> WRITTEN TASK: Rewrite all of the following material, changing every "scientific name" to "Latin name" and keeping everything else the same.

═══ AVAILABLE DATA

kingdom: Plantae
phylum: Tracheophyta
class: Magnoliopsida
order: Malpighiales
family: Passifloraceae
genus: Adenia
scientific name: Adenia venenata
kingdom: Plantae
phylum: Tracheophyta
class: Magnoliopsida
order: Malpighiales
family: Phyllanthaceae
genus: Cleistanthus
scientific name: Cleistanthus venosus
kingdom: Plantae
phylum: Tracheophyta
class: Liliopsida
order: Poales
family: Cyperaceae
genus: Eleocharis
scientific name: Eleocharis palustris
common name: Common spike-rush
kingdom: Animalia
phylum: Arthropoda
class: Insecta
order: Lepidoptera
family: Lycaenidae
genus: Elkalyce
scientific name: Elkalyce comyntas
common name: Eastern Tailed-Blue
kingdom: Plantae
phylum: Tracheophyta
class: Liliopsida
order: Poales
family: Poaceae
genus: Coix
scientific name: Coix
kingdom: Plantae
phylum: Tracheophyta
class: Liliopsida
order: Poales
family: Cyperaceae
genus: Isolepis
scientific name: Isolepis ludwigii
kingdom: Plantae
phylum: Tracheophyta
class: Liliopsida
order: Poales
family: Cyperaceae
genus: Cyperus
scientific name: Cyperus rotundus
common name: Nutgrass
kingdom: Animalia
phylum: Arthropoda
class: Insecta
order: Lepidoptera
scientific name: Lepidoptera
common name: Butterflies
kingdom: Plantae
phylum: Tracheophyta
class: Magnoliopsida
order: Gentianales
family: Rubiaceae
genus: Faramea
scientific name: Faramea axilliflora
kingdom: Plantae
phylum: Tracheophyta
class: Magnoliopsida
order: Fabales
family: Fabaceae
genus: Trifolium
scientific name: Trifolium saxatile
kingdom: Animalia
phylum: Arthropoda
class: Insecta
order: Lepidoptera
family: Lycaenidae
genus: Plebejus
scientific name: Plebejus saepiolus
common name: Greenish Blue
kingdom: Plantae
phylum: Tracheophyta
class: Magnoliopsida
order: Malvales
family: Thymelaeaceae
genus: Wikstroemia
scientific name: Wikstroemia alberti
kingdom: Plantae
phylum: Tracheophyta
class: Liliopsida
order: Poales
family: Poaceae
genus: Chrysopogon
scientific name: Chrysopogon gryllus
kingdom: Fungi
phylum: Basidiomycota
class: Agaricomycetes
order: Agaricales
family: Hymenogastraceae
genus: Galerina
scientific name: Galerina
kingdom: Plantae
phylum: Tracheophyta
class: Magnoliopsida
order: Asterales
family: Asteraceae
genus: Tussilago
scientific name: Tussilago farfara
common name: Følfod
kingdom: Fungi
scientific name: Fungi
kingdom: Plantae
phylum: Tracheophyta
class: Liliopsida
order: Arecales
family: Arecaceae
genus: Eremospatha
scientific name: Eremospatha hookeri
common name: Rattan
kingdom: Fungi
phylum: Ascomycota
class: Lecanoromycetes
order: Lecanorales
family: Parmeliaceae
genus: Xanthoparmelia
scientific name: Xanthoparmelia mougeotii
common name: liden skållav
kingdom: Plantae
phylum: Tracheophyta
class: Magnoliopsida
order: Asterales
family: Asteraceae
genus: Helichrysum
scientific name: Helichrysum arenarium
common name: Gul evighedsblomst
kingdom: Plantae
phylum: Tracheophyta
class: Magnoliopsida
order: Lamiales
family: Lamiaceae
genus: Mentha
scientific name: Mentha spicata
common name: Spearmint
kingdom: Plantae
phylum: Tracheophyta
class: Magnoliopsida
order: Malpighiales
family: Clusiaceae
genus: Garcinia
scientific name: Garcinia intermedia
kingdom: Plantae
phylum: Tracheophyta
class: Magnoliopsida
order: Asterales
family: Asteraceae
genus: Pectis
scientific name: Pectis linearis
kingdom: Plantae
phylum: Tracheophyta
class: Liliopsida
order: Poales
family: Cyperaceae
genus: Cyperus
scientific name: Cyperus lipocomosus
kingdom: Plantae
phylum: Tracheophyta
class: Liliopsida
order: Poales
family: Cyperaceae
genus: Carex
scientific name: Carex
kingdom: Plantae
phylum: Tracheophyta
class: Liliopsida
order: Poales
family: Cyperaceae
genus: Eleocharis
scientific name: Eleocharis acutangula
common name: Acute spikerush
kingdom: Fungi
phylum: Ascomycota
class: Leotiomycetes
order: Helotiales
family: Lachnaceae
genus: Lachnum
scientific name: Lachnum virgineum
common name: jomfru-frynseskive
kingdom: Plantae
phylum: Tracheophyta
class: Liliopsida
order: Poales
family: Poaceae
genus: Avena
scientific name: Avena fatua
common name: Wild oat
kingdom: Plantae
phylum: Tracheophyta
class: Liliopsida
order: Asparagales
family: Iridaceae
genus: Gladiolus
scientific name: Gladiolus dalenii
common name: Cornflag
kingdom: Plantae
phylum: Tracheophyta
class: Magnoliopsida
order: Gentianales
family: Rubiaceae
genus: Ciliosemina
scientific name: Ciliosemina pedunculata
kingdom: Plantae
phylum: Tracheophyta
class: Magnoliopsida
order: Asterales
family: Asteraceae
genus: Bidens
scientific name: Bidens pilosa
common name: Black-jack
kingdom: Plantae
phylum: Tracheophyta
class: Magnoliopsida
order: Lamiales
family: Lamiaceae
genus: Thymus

══════

> ANSWER FOR THIS EXERCISE:
kingdom: Plantae
phylum: Tracheophyta
class: Magnoliopsida
order: Malpighiales
family: Passifloraceae
genus: Adenia
Latin name: Adenia venenata
kingdom: Plantae
phylum: Tracheophyta
class: Magnoliopsida
order: Malpighiales
family: Phyllanthaceae
genus: Cleistanthus
Latin name: Cleistanthus venosus
kingdom: Plantae
phylum: Tracheophyta
class: Liliopsida
order: Poales
family: Cyperaceae
genus: Eleocharis
Latin name: Eleocharis palustris
common name: Common spike-rush
kingdom: Animalia
phylum: Arthropoda
class: Insecta
order: Lepidoptera
family: Lycaenidae
genus: Elkalyce
Latin name: Elkalyce comyntas
common name: Eastern Tailed-Blue
kingdom: Plantae
phylum: Tracheophyta
class: Liliopsida
order: Poales
family: Poaceae
genus: Coix
Latin name: Coix
kingdom: Plantae
phylum: Tracheophyta
class: Liliopsida
order: Poales
family: Cyperaceae
genus: Isolepis
Latin name: Isolepis ludwigii
kingdom: Plantae
phylum: Tracheophyta
class: Liliopsida
order: Poales
family: Cyperaceae
genus: Cyperus
Latin name: Cyperus rotundus
common name: Nutgrass
kingdom: Animalia
phylum: Arthropoda
class: Insecta
order: Lepidoptera
Latin name: Lepidoptera
common name: Butterflies
kingdom: Plantae
phylum: Tracheophyta
class: Magnoliopsida
order: Gentianales
family: Rubiaceae
genus: Faramea
Latin name: Faramea axilliflora
kingdom: Plantae
phylum: Tracheophyta
class: Magnoliopsida
order: Fabales
family: Fabaceae
genus: Trifolium
Latin name: Trifolium saxatile
kingdom: Animalia
phylum: Arthropoda
class: Insecta
order: Lepidoptera
family: Lycaenidae
genus: Plebejus
Latin name: Plebejus saepiolus
common name: Greenish Blue
kingdom: Plantae
phylum: Tracheophyta
class: Magnoliopsida
order: Malvales
family: Thymelaeaceae
genus: Wikstroemia
Latin name: Wikstroemia alberti
kingdom: Plantae
phylum: Tracheophyta
class: Liliopsida
order: Poales
family: Poaceae
genus: Chrysopogon
Latin name: Chrysopogon gryllus
kingdom: Fungi
phylum: Basidiomycota
class: Agaricomycetes
order: Agaricales
family: Hymenogastraceae
genus: Galerina
Latin name: Galerina
kingdom: Plantae
phylum: Tracheophyta
class: Magnoliopsida
order: Asterales
family: Asteraceae
genus: Tussilago
Latin name: Tussilago farfara
common name: Følfod
kingdom: Fungi
Latin name: Fungi
kingdom: Plantae
phylum: Tracheophyta
class: Liliopsida
order: Arecales
family: Arecaceae
genus: Eremospatha
Latin name: Eremospatha hookeri
common name: Rattan
kingdom: Fungi
phylum: Ascomycota
class: Lecanoromycetes
order: Lecanorales
family: Parmeliaceae
genus: Xanthoparmelia
Latin name: Xanthoparmelia mougeotii
common name: liden skållav
kingdom: Plantae
phylum: Tracheophyta
class: Magnoliopsida
order: Asterales
family: Asteraceae
genus: Helichrysum
Latin name: Helichrysum arenarium
common name: Gul evighedsblomst
kingdom: Plantae
phylum: Tracheophyta
class: Magnoliopsida
order: Lamiales
family: Lamiaceae
genus: Mentha
Latin name: Mentha spicata
common name: Spearmint
kingdom: Plantae
phylum: Tracheophyta
class: Magnoliopsida
order: Malpighiales
family: Clusiaceae
genus: Garcinia
Latin name: Garcinia intermedia
kingdom: Plantae
phylum: Tracheophyta
class: Magnoliopsida
order: Asterales
family: Asteraceae
genus: Pectis
Latin name: Pectis linearis
kingdom: Plantae
phylum: Tracheophyta
class: Liliopsida
order: Poales
family: Cyperaceae
genus: Cyperus
Latin name: Cyperus lipocomosus
kingdom: Plantae
phylum: Tracheophyta
class: Liliopsida
order: Poales
family: Cyperaceae
genus: Carex
Latin name: Carex
kingdom: Plantae
phylum: Tracheophyta
class: Liliopsida
order: Poales
family: Cyperaceae
genus: Eleocharis
Latin name: Eleocharis acutangula
common name: Acute spikerush
kingdom: Fungi
phylum: Ascomycota
class: Leotiomycetes
order: Helotiales
family: Lachnaceae
genus: Lachnum
Latin name: Lachnum virgineum
common name: jomfru-frynseskive
kingdom: Plantae
phylum: Tracheophyta
class: Liliopsida
order: Poales
family: Poaceae
genus: Avena
Latin name: Avena fatua
common name: Wild oat
kingdom: Plantae
phylum: Tracheophyta
class: Liliopsida
order: Asparagales
family: Iridaceae
genus: Gladiolus
Latin name: Gladiolus dalenii
common name: Cornflag
kingdom: Plantae
phylum: Tracheophyta
class: Magnoliopsida
order: Gentianales
family: Rubiaceae
genus: Ciliosemina
Latin name: Ciliosemina pedunculata
kingdom: Plantae
phylum: Tracheophyta
class: Magnoliopsida
order: Asterales
family: Asteraceae
genus: Bidens
Latin name: Bidens pilosa
common name: Black-jack
kingdom: Plantae
phylum: Tracheophyta
class: Magnoliopsida
order: Lamiales
family: Lamiaceae
genus: Thymus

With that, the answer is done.